It's been awhile since I've posted, but recent happenings sparked emotions I'm sure others share. Or even if you haven't yet, this could be a heads-up that they *will* happen, they'll suck, and you'll get through them.
November will mark 4 years since my beloved Mom passed away. Last week, I opened her makeup cabinet in her bathroom and threw all her makeup in the trash.
That was Situation #1, which wasn't something I'd dreaded, per se, just something on a long list of things in her house (which my step-dad still lives in) that need doing. And I have a toddler (which, frankly, should explain everything), and am trying to get a literary agent and write manuscripts, and go to the gym and spend time with my husband and see friends when possible and do fun things so I don't forget there are fun things to do. So it's taken me this long to get to it.
I'm a very emotional, sensitive, nostalgic person. But I didn't sob my way through the task. I did it pretty stoically and quickly, but that's my point; right after she'd died, and for those first two years, that would not have been possible. Every item she touched, I refused to throw out. I couldn't bear the thought of anything that had been hers — or a gift to me, or to anyone else — going in the bin. It all had to stay, because it was all part of her.
But now nearly 4 years have passed, and while I miss her as much as ever, and long for her wisdom and laugh and smiles and hugs and thoughtfulness and sensitivity and encouragement more than ever, and wish she'd met and held my daughter just once, I now have enough distance from the event of her sickness and death to see that she would not want me holding on to every last thing like anchors.
Situation #2: I bagged up 20 large garbage bags of all her clothes. She had a lot. My aunt (her sister) helped me. A charity picked it all up. I'd been meaning to do it for ages (see above) but it took me all of 5 minutes to find a charity that will pick up clothes and household items for free, and allow me to book a slot online. The logistics are easier than you think. And if you have the luxury of time that I did, it's much easier after some time has passed.
Not everyone has that luxury. My husband's mother died suddenly and we had a short time in which to sell her house and clear everything out. That was easier in the long run maybe, but much harder in the short term.
Dealing with my Mom's clothes was maybe harder than the makeup because she loved clothes shopping and loved having a variety to choose from, having grown up with so little and having to share everything with 7 siblings. She looked so pretty in blue, so it was especially hard to bag up the blue items. Obviously those who'd wanted certain things already took them, myself included. Call it silly if you want, but when I came home for her funeral, I was at her house and took a casual outfit I'd seen her wear often around the house, just jeans and a top, but it reminded me so much of seeing her walk in the room, feed the cats, sit down, and drink her tea.
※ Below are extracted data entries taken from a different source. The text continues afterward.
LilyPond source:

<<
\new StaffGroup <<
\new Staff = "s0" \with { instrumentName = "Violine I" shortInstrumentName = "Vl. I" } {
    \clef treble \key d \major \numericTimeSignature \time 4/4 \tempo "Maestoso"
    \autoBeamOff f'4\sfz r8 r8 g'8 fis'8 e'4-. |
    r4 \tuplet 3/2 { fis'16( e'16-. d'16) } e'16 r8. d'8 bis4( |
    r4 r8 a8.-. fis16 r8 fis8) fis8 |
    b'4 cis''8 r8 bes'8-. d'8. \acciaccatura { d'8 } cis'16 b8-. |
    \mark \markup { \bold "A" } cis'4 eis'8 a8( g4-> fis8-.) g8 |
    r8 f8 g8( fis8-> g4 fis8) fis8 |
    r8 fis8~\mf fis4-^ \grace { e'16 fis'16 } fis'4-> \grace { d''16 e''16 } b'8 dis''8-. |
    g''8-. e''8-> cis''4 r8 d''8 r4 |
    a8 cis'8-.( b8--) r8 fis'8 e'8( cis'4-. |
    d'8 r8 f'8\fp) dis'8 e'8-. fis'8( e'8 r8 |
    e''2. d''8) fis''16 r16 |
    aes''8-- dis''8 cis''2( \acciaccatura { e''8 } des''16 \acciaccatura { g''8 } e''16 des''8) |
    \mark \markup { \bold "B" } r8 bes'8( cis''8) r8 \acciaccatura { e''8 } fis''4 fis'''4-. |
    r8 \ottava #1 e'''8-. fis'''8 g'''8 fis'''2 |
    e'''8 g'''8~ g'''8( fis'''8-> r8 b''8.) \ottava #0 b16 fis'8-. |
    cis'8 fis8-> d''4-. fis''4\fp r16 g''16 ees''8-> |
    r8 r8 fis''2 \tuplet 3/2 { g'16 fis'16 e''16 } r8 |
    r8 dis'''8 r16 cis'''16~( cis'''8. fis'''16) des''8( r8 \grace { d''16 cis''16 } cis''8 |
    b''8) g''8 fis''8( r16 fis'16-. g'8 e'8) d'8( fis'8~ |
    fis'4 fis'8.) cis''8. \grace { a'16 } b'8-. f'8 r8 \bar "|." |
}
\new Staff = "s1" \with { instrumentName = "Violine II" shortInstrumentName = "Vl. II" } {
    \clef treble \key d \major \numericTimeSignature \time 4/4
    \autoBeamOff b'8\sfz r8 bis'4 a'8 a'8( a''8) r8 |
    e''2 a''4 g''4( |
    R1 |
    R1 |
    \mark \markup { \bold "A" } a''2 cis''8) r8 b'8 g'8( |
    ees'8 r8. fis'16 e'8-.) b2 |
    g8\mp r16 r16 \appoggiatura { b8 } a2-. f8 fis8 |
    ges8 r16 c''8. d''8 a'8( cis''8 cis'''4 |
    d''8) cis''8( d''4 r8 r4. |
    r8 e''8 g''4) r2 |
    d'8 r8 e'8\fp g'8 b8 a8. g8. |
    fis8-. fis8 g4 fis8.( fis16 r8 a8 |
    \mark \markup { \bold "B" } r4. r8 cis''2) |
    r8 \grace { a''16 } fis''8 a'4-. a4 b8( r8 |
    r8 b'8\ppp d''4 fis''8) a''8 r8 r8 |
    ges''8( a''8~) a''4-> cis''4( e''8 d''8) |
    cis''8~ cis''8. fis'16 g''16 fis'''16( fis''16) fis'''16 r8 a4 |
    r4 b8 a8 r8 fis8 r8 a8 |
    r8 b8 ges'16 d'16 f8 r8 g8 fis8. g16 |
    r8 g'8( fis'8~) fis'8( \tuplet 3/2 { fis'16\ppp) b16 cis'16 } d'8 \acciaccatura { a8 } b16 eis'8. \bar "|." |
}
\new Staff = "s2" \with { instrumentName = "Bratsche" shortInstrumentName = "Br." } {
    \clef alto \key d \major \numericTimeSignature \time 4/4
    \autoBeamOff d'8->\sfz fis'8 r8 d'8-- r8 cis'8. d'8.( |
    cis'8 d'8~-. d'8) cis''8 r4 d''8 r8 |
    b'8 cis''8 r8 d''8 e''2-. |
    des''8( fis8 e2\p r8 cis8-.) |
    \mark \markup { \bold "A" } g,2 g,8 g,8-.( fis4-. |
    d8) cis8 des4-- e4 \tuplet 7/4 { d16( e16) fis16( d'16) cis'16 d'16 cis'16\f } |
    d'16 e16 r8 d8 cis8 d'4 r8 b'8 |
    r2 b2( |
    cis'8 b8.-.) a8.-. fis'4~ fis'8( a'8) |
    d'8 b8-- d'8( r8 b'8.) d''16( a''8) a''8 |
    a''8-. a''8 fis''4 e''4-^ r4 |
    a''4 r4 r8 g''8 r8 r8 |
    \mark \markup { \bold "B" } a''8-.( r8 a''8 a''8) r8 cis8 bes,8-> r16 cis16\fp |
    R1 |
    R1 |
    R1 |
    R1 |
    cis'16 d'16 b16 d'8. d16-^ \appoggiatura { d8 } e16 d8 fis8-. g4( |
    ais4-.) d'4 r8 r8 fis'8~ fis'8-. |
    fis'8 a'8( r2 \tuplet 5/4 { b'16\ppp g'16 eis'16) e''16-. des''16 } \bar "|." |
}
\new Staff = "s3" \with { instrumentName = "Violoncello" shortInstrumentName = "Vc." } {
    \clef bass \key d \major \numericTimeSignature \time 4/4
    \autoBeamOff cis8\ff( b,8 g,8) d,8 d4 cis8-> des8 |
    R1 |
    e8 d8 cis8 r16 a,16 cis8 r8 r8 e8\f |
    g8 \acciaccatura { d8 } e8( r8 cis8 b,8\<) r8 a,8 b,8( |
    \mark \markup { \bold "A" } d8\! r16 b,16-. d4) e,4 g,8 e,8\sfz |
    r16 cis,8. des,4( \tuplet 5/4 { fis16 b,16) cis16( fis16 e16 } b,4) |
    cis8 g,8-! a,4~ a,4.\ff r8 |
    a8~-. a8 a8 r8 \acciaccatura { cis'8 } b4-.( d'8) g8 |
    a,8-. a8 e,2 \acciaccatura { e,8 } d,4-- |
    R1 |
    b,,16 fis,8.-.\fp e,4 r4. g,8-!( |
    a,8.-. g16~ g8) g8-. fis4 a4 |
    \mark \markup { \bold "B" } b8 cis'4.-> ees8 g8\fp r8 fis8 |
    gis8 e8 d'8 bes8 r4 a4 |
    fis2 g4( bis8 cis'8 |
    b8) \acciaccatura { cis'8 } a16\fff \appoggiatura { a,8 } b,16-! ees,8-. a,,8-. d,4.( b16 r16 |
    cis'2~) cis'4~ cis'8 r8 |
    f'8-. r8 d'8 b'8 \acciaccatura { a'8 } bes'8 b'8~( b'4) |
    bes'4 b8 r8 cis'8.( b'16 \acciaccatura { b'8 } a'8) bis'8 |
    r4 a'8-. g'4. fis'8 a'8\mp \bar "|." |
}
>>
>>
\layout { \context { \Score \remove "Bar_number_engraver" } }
And I may look at it once a year, and that might seem pointless. But it gives me peace to know I have it.
And I can give away the rest, knowing she'd want them given to someone who needs them. She was the most generous, selfless person I know, who deserved so much more than she experienced on this planet.
The hardest thing about this, the only really hard thing, was finding the new baby card she'd set aside to send to my husband and I when our daughter was born. She was born on my Mom's birthday, but they'd never got a chance to meet.
The card came home with me. I don't care that Mom didn't write a message inside; she'd picked it out before our daughter had been born and set it aside. She wasn't well enough at the time to fill it out and send it. But it still means the world to me. I miss you more than ever, Mom. You're not here, in these material things, but they bring me back in an instant to when you were. I'm keeping all I need, and letting the rest go. I hope you don't mind that it's taken this long.